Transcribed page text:
┄┄┄┄┄┄
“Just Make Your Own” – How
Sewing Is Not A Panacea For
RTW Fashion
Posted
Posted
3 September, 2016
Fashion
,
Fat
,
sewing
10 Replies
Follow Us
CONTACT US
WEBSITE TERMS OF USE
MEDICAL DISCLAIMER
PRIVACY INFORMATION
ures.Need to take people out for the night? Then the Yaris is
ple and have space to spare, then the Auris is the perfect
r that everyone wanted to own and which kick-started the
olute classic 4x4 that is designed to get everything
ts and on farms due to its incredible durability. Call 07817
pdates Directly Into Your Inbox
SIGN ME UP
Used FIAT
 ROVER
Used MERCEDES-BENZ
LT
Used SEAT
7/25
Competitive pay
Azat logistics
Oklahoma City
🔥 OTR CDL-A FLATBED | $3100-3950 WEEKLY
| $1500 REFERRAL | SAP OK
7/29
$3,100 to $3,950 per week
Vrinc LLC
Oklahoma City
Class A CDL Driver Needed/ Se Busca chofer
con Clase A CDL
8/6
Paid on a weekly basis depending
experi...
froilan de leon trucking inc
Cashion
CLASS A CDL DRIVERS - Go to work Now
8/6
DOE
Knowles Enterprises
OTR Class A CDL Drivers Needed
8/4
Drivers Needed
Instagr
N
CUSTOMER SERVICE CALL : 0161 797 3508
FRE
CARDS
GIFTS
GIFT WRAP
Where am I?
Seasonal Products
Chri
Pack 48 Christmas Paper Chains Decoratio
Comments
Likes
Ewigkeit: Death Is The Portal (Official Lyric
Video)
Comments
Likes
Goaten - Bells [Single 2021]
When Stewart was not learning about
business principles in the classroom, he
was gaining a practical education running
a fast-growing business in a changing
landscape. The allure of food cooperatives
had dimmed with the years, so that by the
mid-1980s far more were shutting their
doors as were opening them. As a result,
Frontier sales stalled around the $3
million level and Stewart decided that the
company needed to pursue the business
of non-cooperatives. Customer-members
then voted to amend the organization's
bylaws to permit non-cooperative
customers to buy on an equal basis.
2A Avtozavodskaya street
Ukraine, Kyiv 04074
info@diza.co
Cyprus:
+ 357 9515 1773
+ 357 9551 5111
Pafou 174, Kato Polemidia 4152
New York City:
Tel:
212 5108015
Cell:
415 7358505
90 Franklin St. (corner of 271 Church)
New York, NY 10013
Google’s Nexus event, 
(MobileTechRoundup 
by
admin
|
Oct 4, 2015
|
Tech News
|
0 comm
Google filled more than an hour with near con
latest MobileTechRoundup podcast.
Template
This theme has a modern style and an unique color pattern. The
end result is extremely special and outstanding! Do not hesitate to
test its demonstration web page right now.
┄┄┄┄┄┄
Written task: Please write out the rows character for character, starting with the very first line and going on through the line with "info@diza.co", both ends included.

Worked solution:
“Just Make Your Own” – How
Sewing Is Not A Panacea For
RTW Fashion
Posted
Posted
3 September, 2016
Fashion
,
Fat
,
sewing
10 Replies
Follow Us
CONTACT US
WEBSITE TERMS OF USE
MEDICAL DISCLAIMER
PRIVACY INFORMATION
ures.Need to take people out for the night? Then the Yaris is
ple and have space to spare, then the Auris is the perfect
r that everyone wanted to own and which kick-started the
olute classic 4x4 that is designed to get everything
ts and on farms due to its incredible durability. Call 07817
pdates Directly Into Your Inbox
SIGN ME UP
Used FIAT
 ROVER
Used MERCEDES-BENZ
LT
Used SEAT
7/25
Competitive pay
Azat logistics
Oklahoma City
🔥 OTR CDL-A FLATBED | $3100-3950 WEEKLY
| $1500 REFERRAL | SAP OK
7/29
$3,100 to $3,950 per week
Vrinc LLC
Oklahoma City
Class A CDL Driver Needed/ Se Busca chofer
con Clase A CDL
8/6
Paid on a weekly basis depending
experi...
froilan de leon trucking inc
Cashion
CLASS A CDL DRIVERS - Go to work Now
8/6
DOE
Knowles Enterprises
OTR Class A CDL Drivers Needed
8/4
Drivers Needed
Instagr
N
CUSTOMER SERVICE CALL : 0161 797 3508
FRE
CARDS
GIFTS
GIFT WRAP
Where am I?
Seasonal Products
Chri
Pack 48 Christmas Paper Chains Decoratio
Comments
Likes
Ewigkeit: Death Is The Portal (Official Lyric
Video)
Comments
Likes
Goaten - Bells [Single 2021]
When Stewart was not learning about
business principles in the classroom, he
was gaining a practical education running
a fast-growing business in a changing
landscape. The allure of food cooperatives
had dimmed with the years, so that by the
mid-1980s far more were shutting their
doors as were opening them. As a result,
Frontier sales stalled around the $3
million level and Stewart decided that the
company needed to pursue the business
of non-cooperatives. Customer-members
then voted to amend the organization's
bylaws to permit non-cooperative
customers to buy on an equal basis.
2A Avtozavodskaya street
Ukraine, Kyiv 04074
info@diza.co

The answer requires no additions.